Is Killing Messages causing a problem? This is LONG, sorry

This topic has 4 replies, 4 voices, and was last updated 19 years, 8 months ago by David Burks.

Creator

Topic
October 20, 2005 at 5:25 pm #48096
Sallie Turner
Participant
We are running Cloverleaf v. 5.3 on HP Unix and have four working sites on the same box. We have been having problems with one site where it is running fine, then it starts dumping certain messages to the error database and then it basically stops working and has to be killed and cleaned up to get it back working. We have suffered with this for about the past two weeks and are under a support contract with a vendor who cannot resolve our problem. I have a theory as to what is going on but I need some guidance from someone who understands Cloverleaf under the covers.

Here is the sequence of events:

Start site – all works fine

About a day passes, then Orders and Cancel Orders start going to the error db. All processes on the site start logging database errors.

Nothing will shut down nicely at this point. Kill everything, clean up, restart and all is fine.

The messages that go to the error database show a tcl callout error. The thread that does the routing shows this in the error log:

10/09/2005 20:24:31 [msi :msi :ERR /0: sendafile] msiSectionLock: Can’t lock semaphore for thread sendafile: Too many open files

10/09/2005 20:24:31 [msi :msi :ERR /0: sendafile] msiExportStats: Can’t lock data section for thread sendafile

Our Unix admin has looked at the box and noticed that there are a lot of kill processes popping in and out all the time.

On this site, we use a tcl proc that reads in messages and either continues them or kills them depending on contents. We also use hcitpsmsgkill and kill_ob_save on the outbound threads on that site.

So, here is the question (finally 🙂 )

Does executing all these kills somehow “use up” all available semaphores on a site level? This is what appears to be happening. About 33,000 messages come in to the site daily. There are three processes running and 8 threads.

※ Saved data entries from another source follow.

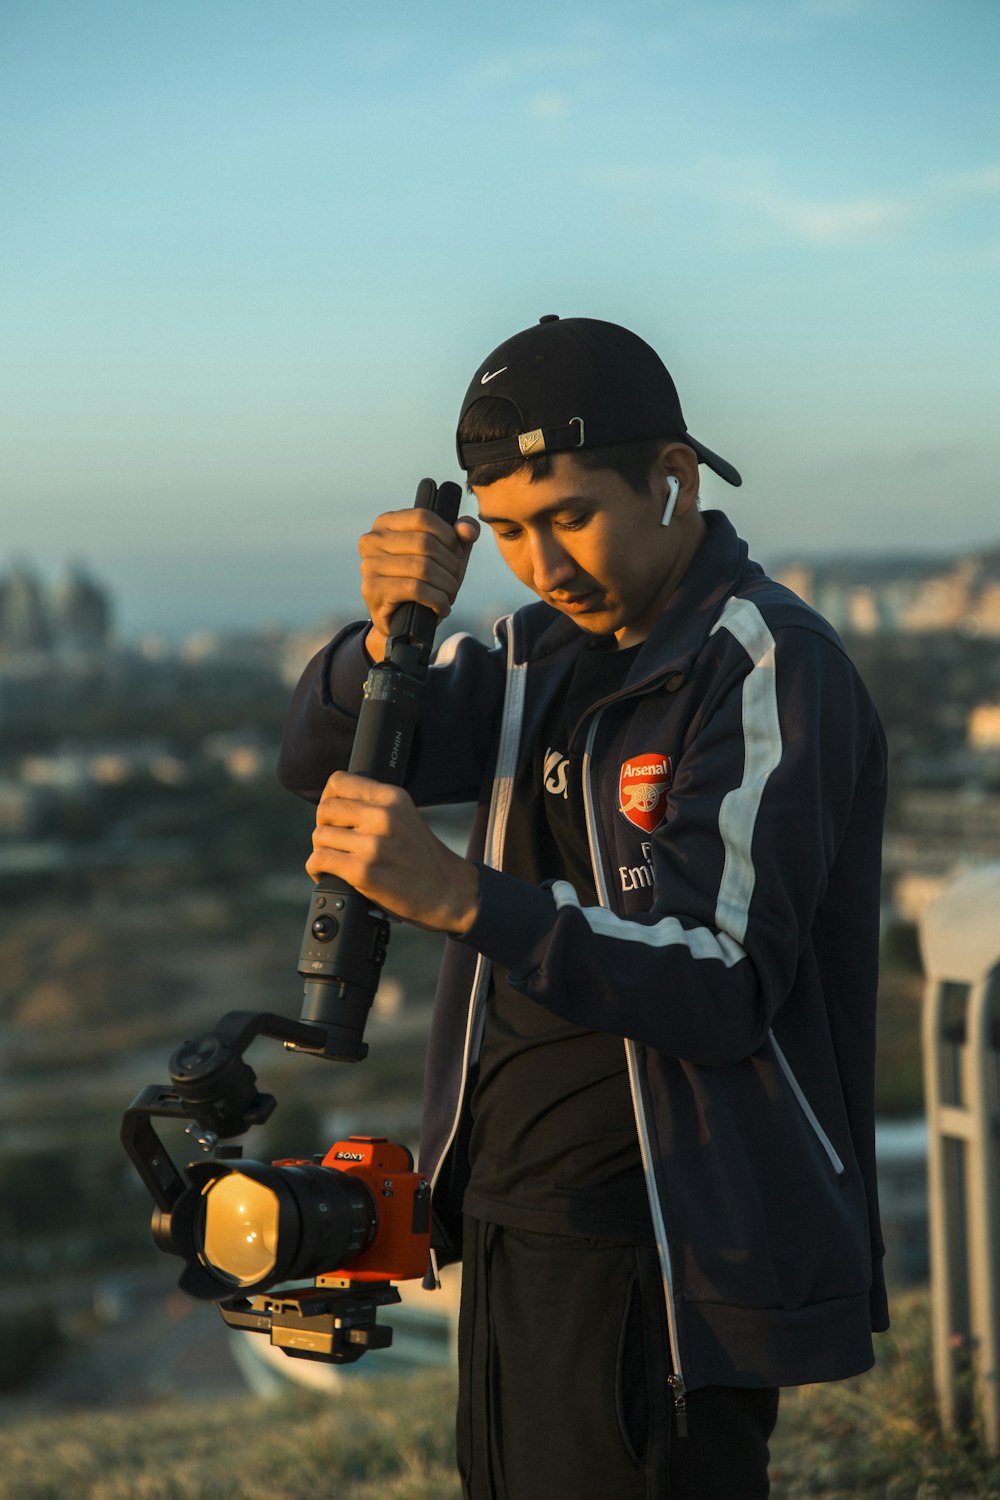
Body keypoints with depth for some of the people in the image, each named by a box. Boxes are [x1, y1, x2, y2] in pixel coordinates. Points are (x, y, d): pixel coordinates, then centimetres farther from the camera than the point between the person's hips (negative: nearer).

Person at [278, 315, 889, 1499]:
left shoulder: (768, 668, -15)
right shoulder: (546, 656, 10)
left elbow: (726, 989, -24)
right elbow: (321, 761, 5)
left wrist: (461, 897, -35)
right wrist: (386, 638, -16)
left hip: (669, 1266, -8)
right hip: (512, 1229, 8)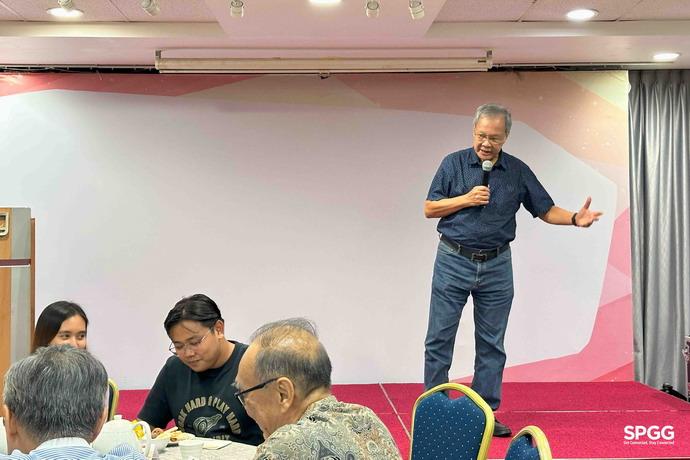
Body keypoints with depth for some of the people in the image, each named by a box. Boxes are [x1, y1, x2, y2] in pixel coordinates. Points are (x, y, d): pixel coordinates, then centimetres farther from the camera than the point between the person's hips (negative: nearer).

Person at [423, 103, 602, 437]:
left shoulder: (518, 172, 4)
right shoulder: (454, 164, -1)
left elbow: (545, 209, 6)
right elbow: (430, 209, -1)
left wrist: (575, 219, -13)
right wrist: (467, 199, -14)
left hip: (496, 266, 2)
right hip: (453, 262, -2)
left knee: (491, 344, 7)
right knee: (439, 339, 0)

Any insight would be greatly appreciated.
Creator

Topic

Viewing 3 reply threads

Author

Replies
- October 20, 2005 at 7:31 pm #57618
  Anonymous
  Participant
  This may be off the mark (I’m not intimate with HPUX), but I’m just keying on the verbage, “too many open files”. Is it possible that the tcl code does a file open, but never closes the file?
- October 24, 2005 at 9:03 pm #57619
  Kathy Zwilling
  Participant
  This isn’t going to be alot of specific information but I am hoping it is enough to help some.
  
  We have had a couple of times, since we started with Cloverleaf, where we had similar messages and basically the Unix admin had to increase the # of open files possible in the Kernel parameters. I can’t tell you the specific parameters he changed but maybe your system admin will have an idea. If you look at the kernel parameter settings specified in the Cloverleaf installation documentation maybe that would help.
  
  Good luck!
- October 25, 2005 at 6:14 pm #57620
  Sallie Turner
  Participant
  I don’t believe that it was the Unix OS, as I was running Glance for about 24 hours before the problem occurred and when the site crashed it showed:
  
  Available Used Utilization High %
  
  nproc 2054 168 8 9
  
  nfile 16394 2146 13 39
  
  shmmni 1024 21 2 2
  
  msgmni 50 2 4 4
  
  semmni 4096 145 4 4
  
  nflocks 4096 23 1 1
  
  npty 1024 0 0 0
  
  nbuf na 59262 na na
- November 2, 2005 at 9:19 pm #57621
  David Burks
  Participant
  ~~Quote:~~
  
  On this site, we use a tcl proc that reads in messages and either continues them or kills them depending on contents. We also use hcitpsmsgkill and kill_ob_save on the outbound threads on that site.
  
  So, here is the question (finally )
  
  Does executing all these kills somehow “use up” all available semaphores on a site level?
  
  To address this part of your post: hcitpsmsgkill acts upon a message, not a file and thus would have no impact on open file handles or semaphores.
  
  kill_ob_save only handles housekeeping of getting rid of a saved state14 message and clearing a memory variable. Again, not an action that should be related to the errors you mention. These items should not spawn processes that need killing and therefore should not be related to the kill processes noted by your unix admin.
  
  Your error referenced here mentions thread sendafile. Is it always this thread? If so look closer at that thread and any tcl code associated with it for possible leaks.
  
  You might also turn the engine output for the associated thread/process up to enable_all and see if you get more information about what is happening leading up to the panic. Be sure you have auto log cycling turned on as log will grow substantially.
Author

Replies

Viewing 3 reply threads

The forum ‘Cloverleaf’ is closed to new topics and replies.